Research Fields
EUME supports and rests upon five interconnected research fields that are associated at universities and extra-university institutions in Berlin:
Perspectives on the Qur'an: Negotiating Different Views of a Shared History
directed by Angelika Neuwirth (Seminar for Arabic Studies, Freie Universität Berlin) and Stefan Wild (Universität Bonn) situates the foundational text of Islam within the religious landscape of Late Antiquity and combines a historicization of its genesis with its reception and perception in Europe and the Middle East;
Travelling Traditions: Comparative Perspectives on Near Eastern Literatures
directed by Friederike Pannewick (Centrum für Nah- und Mitteloststudien/Arabistik, Philipps-Universität Marburg) and Samah Selim (Rutgers University) reassesses literary entanglements and processes of canonization between Europe and the Middle East.
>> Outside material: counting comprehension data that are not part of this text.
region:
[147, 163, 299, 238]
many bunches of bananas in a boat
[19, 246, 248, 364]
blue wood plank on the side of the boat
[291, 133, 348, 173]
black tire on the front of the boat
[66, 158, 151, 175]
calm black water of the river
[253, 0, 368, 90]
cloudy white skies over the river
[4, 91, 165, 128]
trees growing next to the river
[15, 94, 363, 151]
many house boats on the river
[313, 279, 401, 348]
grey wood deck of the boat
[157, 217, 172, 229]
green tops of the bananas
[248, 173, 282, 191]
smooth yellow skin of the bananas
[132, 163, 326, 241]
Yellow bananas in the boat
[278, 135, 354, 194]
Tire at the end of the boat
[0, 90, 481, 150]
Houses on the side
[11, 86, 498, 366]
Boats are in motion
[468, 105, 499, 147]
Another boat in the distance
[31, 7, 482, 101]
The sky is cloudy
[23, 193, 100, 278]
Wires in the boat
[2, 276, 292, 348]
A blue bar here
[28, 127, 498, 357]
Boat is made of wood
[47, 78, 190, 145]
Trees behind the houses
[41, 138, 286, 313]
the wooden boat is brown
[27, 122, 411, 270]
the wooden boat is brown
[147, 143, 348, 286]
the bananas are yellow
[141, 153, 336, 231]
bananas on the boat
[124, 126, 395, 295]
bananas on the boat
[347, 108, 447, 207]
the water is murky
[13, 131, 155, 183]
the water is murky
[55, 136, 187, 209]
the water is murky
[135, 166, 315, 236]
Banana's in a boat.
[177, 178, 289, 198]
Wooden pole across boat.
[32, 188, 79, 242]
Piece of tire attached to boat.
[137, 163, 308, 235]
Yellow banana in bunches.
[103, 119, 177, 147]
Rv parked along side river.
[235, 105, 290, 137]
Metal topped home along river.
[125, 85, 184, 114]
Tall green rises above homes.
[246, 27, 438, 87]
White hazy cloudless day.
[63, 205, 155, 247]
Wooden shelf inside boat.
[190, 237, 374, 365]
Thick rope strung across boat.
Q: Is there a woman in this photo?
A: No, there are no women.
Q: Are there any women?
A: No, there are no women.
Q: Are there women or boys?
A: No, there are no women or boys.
Cities Compared: Urban Change in the Mediterranean and Adjacent Regions
directed by Ulrike Freitag and Nora Lafi (both Zentrum Moderner Orient, Berlin) contributes to the debate on cosmopolitanism and civil society from the historical experience of conviviality and socio-cultural, ethnic, and religious differences in the cities around the Mediterranean.
Islamic Discourse Contested: Middle Eastern and European Perspectives
directed by Gudrun Krämer (Institut für Islamwissenschaft, Freie Universität Berlin) analyzes modern Middle Eastern thought and discourses in the framework of theories of multiple or reflexive modernities;
Tradition and the Critique of Modernity: Secularism, Fundamentalism and Religion from Middle Eastern Perspectives
directed by Amnon Raz-Krakotzkin (Ben-Gurion University, Beer Sheva) tries to rethink key concepts of Modernity like secularity, tradition, or religion in the context of the experiences, interpretations, and critiques of Jews, Arabs, and Muslims in the Middle East and in Europe.
All five research fields contribute to our knowledge of Middle Eastern cultures and societies and their relations to Europe. At the same time they attempt to re-center the significance of academic disciplines for the study of non-European contexts, in this case the Middle East. EUME thus supports historical-critical philology, rigorous engagement with the literatures of the Middle East and their histories, the social history of cities and the study of Middle Eastern political and philosophical thought (Christian, Jewish, Muslim, and secular) as central fields of research not only for area or cultural studies, but also for Europe and the academic disciplines.